# Vietnam : Saigon city's skyline



## LamDai (Nov 15, 2009)




----------



## Moodyville-ain (Nov 17, 2009)

1,2,3 and 5 are too blown out. Not much going on in 4. 6 and 11 are too oversaturated, 11 almost gets away with it but 6 just looks weird. 13 and 10 are too soft and/or blurry. 8 is pretty good but has too many distractions.

Now for the good. 
7 is a great pano, its an interesting vantage point with lots of visual interest, good use of sepia tone here. although the horizon is off, but overall I like it, and think it's a good photo.

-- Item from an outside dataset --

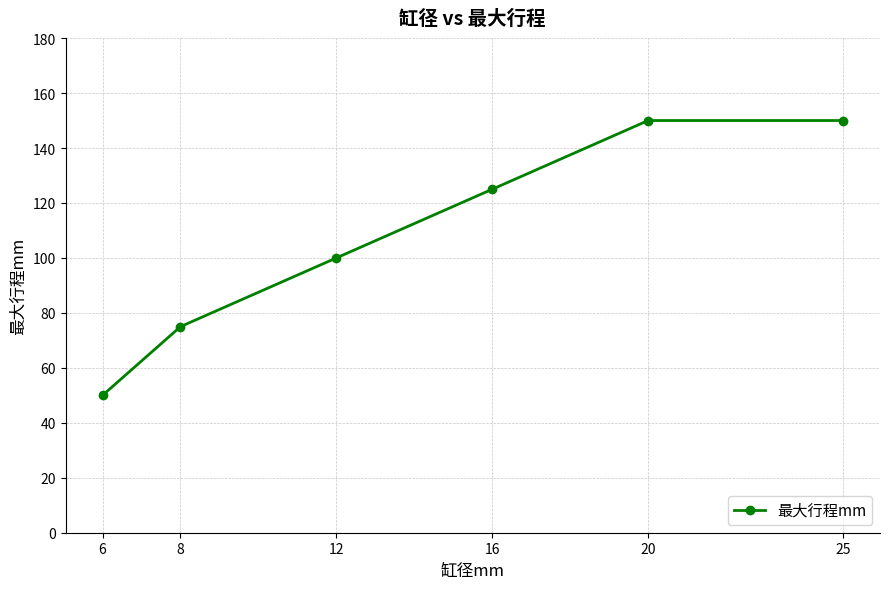

Which label corresponds to the smallest value in the chart?

6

9 is gorgeous! great contrast of colors. The straight building in front really adds to the diagonal houses in the middle and the curve of the background. The sky is beautifull with interesting couds wich are exposed well. Just a all around great photo IMO

12 is just cool. Good detail and sharpness, with a good amount of contrast especially from such a great distance.


----------



## LamDai (Nov 17, 2009)

Thanks for ur careful comment ! I love ur opinions !


----------



## Moodyville-ain (Nov 17, 2009)

You and me both would benefit from a neutral density filter, or a graduated N.D. filter. I have the same unfortunate problem with skies; My subject is exposed well, but my skies get blown out. 

I just learned about one the other day from jaharris1001. I haven't got one yet but I'm definitely going to, as it will save me some heartache.

I'm an amateur myself, so I do try and give helpful comments, whenever I can. My knowlege is limited, so take my critique as subjective as you wish.
http://www.thephotoforum.com/forum/members/jaharris1001.html


----------